Start of INPUT MATERIAL

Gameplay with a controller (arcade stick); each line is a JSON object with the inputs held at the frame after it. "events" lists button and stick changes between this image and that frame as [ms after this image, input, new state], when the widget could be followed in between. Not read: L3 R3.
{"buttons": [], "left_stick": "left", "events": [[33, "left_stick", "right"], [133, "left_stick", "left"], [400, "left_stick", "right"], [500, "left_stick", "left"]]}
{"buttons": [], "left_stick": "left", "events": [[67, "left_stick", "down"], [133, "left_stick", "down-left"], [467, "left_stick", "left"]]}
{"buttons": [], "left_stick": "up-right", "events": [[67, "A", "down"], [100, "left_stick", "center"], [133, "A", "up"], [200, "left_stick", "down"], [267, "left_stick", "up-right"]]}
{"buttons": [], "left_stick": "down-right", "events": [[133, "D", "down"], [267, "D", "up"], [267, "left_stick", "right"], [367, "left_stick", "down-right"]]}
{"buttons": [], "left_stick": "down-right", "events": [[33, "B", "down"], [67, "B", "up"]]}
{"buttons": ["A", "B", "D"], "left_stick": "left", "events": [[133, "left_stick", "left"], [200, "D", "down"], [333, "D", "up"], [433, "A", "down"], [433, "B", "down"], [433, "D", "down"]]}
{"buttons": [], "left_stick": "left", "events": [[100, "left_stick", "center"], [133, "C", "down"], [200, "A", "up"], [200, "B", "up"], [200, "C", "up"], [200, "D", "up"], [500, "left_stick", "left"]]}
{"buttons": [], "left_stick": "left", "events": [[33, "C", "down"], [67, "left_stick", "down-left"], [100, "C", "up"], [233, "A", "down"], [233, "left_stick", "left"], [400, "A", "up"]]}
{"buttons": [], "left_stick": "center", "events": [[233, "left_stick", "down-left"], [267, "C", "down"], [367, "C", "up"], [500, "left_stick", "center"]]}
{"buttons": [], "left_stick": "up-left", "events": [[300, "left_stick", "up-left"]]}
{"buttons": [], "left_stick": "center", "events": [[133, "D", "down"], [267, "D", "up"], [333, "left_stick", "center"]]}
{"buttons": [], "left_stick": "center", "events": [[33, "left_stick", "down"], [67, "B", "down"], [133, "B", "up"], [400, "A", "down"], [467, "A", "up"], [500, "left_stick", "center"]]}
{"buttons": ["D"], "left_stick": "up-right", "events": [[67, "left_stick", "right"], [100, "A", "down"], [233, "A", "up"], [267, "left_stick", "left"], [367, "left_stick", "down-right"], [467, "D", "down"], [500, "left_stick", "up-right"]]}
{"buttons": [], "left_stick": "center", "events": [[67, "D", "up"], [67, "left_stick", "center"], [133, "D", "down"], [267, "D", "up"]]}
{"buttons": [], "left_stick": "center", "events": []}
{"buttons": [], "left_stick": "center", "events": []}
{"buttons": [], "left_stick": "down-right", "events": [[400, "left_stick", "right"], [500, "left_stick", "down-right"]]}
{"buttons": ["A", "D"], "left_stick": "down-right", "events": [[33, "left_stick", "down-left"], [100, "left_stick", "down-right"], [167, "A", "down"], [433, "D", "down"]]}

End of INPUT MATERIAL

WHAT YOU WILL DO: The answer should be one number, the count of lines in the data that include the string "center".

SOLUTION FOR THIS EXERCISE: 8